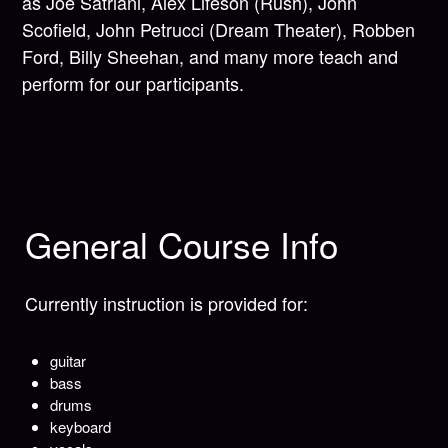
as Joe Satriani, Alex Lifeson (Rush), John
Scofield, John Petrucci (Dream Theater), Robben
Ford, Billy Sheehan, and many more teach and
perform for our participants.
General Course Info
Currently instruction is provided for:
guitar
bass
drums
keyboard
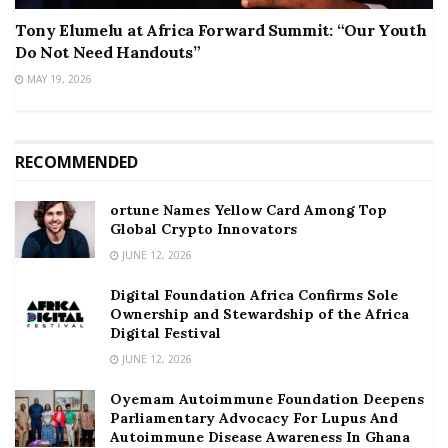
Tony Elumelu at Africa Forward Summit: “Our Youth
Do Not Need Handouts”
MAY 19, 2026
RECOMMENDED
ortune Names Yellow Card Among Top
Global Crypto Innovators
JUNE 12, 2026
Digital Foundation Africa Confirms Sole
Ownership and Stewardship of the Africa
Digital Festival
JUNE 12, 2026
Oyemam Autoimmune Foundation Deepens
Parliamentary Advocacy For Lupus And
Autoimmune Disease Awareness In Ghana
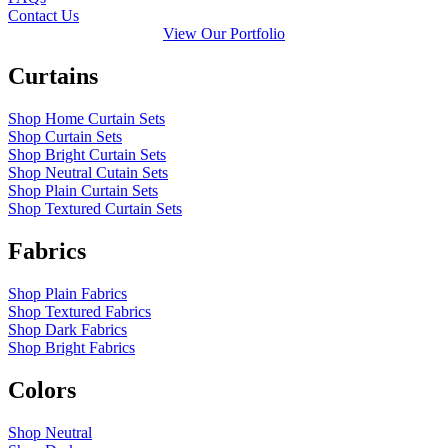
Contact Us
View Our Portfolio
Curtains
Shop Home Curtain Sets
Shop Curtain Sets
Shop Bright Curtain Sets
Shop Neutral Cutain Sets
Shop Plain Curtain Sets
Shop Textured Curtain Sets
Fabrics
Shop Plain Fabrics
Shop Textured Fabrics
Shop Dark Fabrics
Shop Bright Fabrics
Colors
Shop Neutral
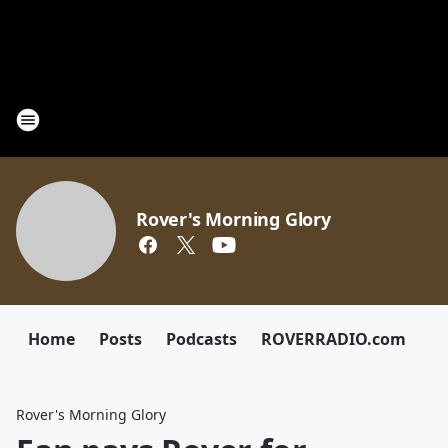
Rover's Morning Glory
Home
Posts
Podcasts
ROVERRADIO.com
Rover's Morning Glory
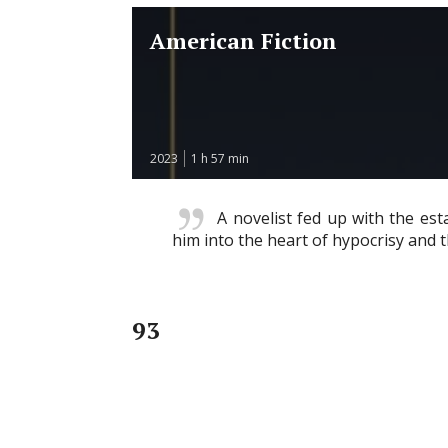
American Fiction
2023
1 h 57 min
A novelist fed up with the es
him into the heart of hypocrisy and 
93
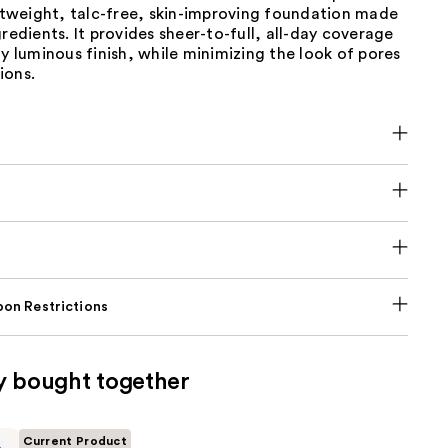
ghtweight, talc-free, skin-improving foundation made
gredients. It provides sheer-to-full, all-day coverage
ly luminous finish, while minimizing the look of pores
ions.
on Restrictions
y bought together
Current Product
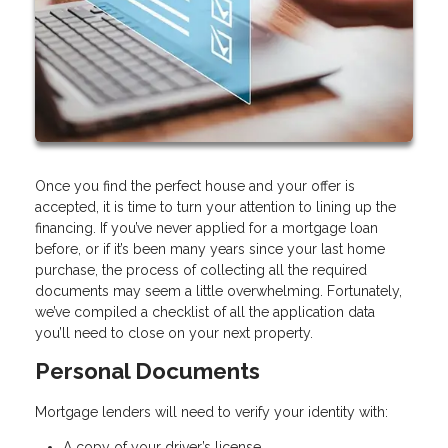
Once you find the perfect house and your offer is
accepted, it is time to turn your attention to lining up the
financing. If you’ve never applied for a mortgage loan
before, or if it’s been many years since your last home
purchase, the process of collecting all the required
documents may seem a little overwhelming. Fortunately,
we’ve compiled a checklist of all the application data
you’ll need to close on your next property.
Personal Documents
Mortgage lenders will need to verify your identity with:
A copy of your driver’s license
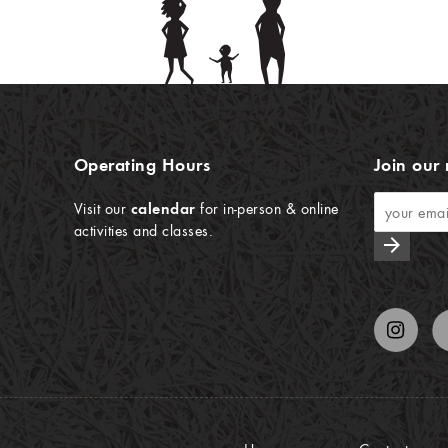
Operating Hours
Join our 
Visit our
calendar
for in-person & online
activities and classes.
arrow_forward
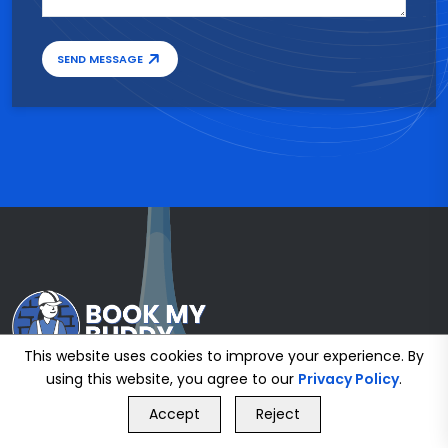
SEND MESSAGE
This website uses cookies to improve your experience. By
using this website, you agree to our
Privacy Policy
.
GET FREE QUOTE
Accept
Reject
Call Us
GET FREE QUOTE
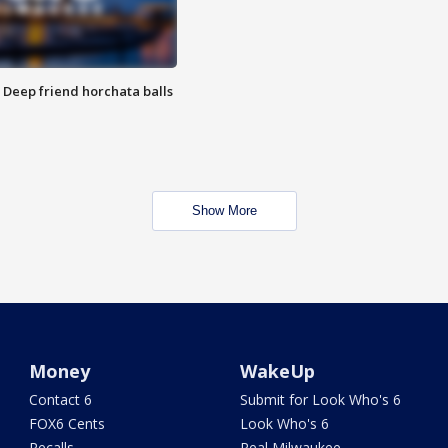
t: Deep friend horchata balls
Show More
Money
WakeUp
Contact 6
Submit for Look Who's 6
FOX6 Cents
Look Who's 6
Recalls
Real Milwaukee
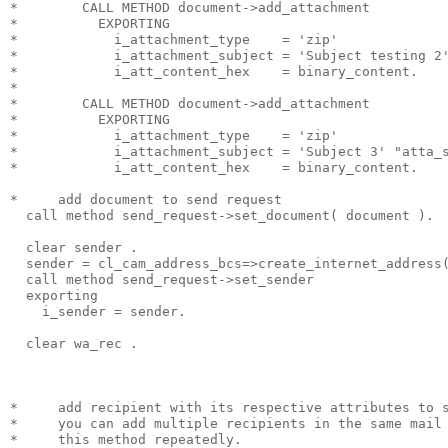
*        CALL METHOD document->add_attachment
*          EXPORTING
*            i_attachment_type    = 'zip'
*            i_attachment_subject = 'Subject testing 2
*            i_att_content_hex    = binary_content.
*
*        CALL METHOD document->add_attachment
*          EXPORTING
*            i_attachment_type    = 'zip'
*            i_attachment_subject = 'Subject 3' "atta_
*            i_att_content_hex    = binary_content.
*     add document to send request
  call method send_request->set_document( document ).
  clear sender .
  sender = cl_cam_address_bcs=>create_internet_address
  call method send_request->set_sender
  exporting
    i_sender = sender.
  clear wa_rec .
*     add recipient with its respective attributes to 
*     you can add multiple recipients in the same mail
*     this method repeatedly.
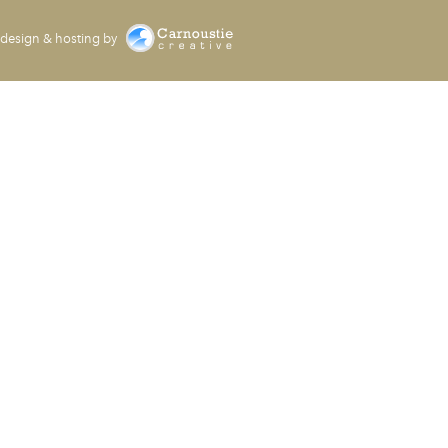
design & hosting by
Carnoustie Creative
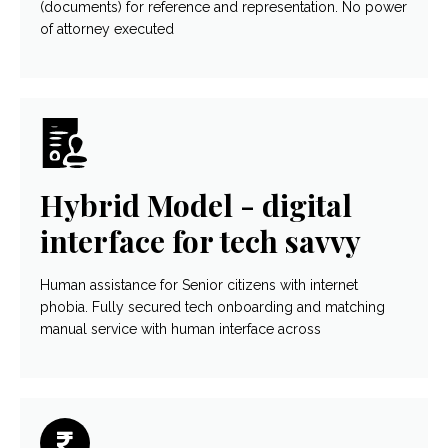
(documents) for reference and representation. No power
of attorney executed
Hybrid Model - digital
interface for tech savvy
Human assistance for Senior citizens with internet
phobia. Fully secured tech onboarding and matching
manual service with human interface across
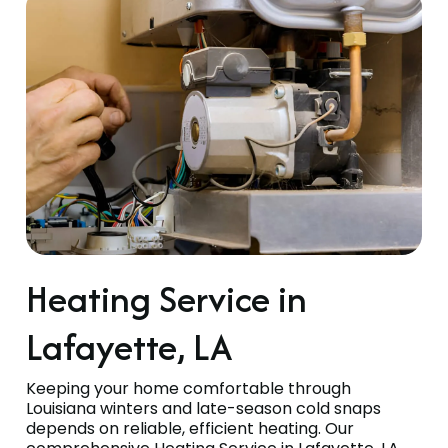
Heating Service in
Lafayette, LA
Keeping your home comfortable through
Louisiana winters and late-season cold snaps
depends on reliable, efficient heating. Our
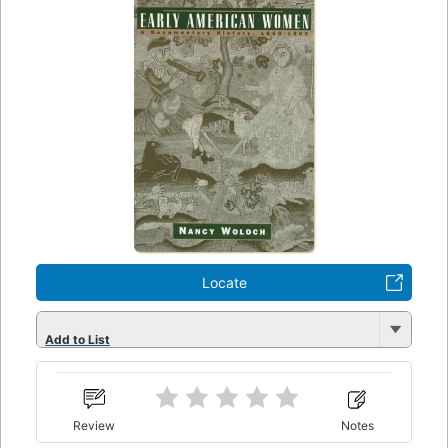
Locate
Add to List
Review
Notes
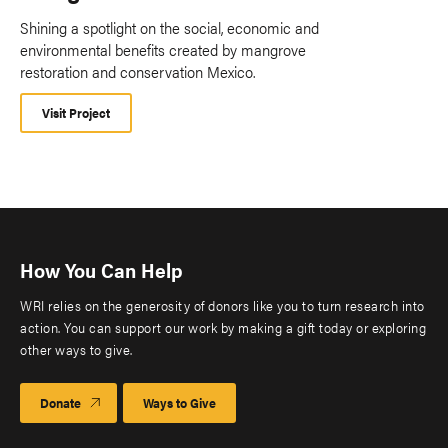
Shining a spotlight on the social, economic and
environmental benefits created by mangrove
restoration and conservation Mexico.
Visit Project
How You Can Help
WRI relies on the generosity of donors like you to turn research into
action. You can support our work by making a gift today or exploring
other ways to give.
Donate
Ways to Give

EXERCISE REQUIREMENTS: Copy the material above in full and exactly, skipping pictures.

OUTPUT BELOW:
as Joe Satriani, Alex Lifeson (Rush), John
Scofield, John Petrucci (Dream Theater), Robben
Ford, Billy Sheehan, and many more teach and
perform for our participants.
General Course Info
Currently instruction is provided for:
guitar
bass
drums
keyboard
Tony Elumelu at Africa Forward Summit: “Our Youth
Do Not Need Handouts”
MAY 19, 2026
RECOMMENDED
ortune Names Yellow Card Among Top
Global Crypto Innovators
JUNE 12, 2026
Digital Foundation Africa Confirms Sole
Ownership and Stewardship of the Africa
Digital Festival
JUNE 12, 2026
Oyemam Autoimmune Foundation Deepens
Parliamentary Advocacy For Lupus And
Autoimmune Disease Awareness In Ghana
Contact Us
View Our Portfolio
Curtains
Shop Home Curtain Sets
Shop Curtain Sets
Shop Bright Curtain Sets
Shop Neutral Cutain Sets
Shop Plain Curtain Sets
Shop Textured Curtain Sets
Fabrics
Shop Plain Fabrics
Shop Textured Fabrics
Shop Dark Fabrics
Shop Bright Fabrics
Colors
Shop Neutral
Rover's Morning Glory
Home
Posts
Podcasts
ROVERRADIO.com
Rover's Morning Glory
American Fiction
2023
1 h 57 min
A novelist fed up with the es
him into the heart of hypocrisy and 
93
ghtweight, talc-free, skin-improving foundation made
gredients. It provides sheer-to-full, all-day coverage
ly luminous finish, while minimizing the look of pores
ions.
on Restrictions
y bought together
Current Product
Once you find the perfect house and your offer is
accepted, it is time to turn your attention to lining up the
financing. If you’ve never applied for a mortgage loan
before, or if it’s been many years since your last home
purchase, the process of collecting all the required
documents may seem a little overwhelming. Fortunately,
we’ve compiled a checklist of all the application data
you’ll need to close on your next property.
Personal Documents
Mortgage lenders will need to verify your identity with:
A copy of your driver’s license
Operating Hours
Join our 
Visit our
calendar
for in-person & online
activities and classes.
arrow_forward
SEND MESSAGE
This website uses cookies to improve your experience. By
using this website, you agree to our
Privacy Policy
.
GET FREE QUOTE
Accept
Reject
Call Us
GET FREE QUOTE
t: Deep friend horchata balls
Show More
Money
WakeUp
Contact 6
Submit for Look Who's 6
FOX6 Cents
Look Who's 6
Recalls
Real Milwaukee
*        CALL METHOD document->add_attachment
*          EXPORTING
*            i_attachment_type    = 'zip'
*            i_attachment_subject = 'Subject testing 2
*            i_att_content_hex    = binary_content.
*
*        CALL METHOD document->add_attachment
*          EXPORTING
*            i_attachment_type    = 'zip'
*            i_attachment_subject = 'Subject 3' "atta_
*            i_att_content_hex    = binary_content.
*     add document to send request
  call method send_request->set_document( document ).
  clear sender .
  sender = cl_cam_address_bcs=>create_internet_address
  call method send_request->set_sender
  exporting
    i_sender = sender.
  clear wa_rec .
*     add recipient with its respective attributes to 
*     you can add multiple recipients in the same mail
*     this method repeatedly.
design & hosting by
Carnoustie Creative
(documents) for reference and representation. No power
of attorney executed
Hybrid Model - digital
interface for tech savvy
Human assistance for Senior citizens with internet
phobia. Fully secured tech onboarding and matching
manual service with human interface across
Heating Service in
Lafayette, LA
Keeping your home comfortable through
Louisiana winters and late-season cold snaps
depends on reliable, efficient heating. Our
Locate
Add to List
Review
Notes
Shining a spotlight on the social, economic and
environmental benefits created by mangrove
restoration and conservation Mexico.
Visit Project
How You Can Help
WRI relies on the generosity of donors like you to turn research into
action. You can support our work by making a gift today or exploring
other ways to give.
Donate
Ways to Give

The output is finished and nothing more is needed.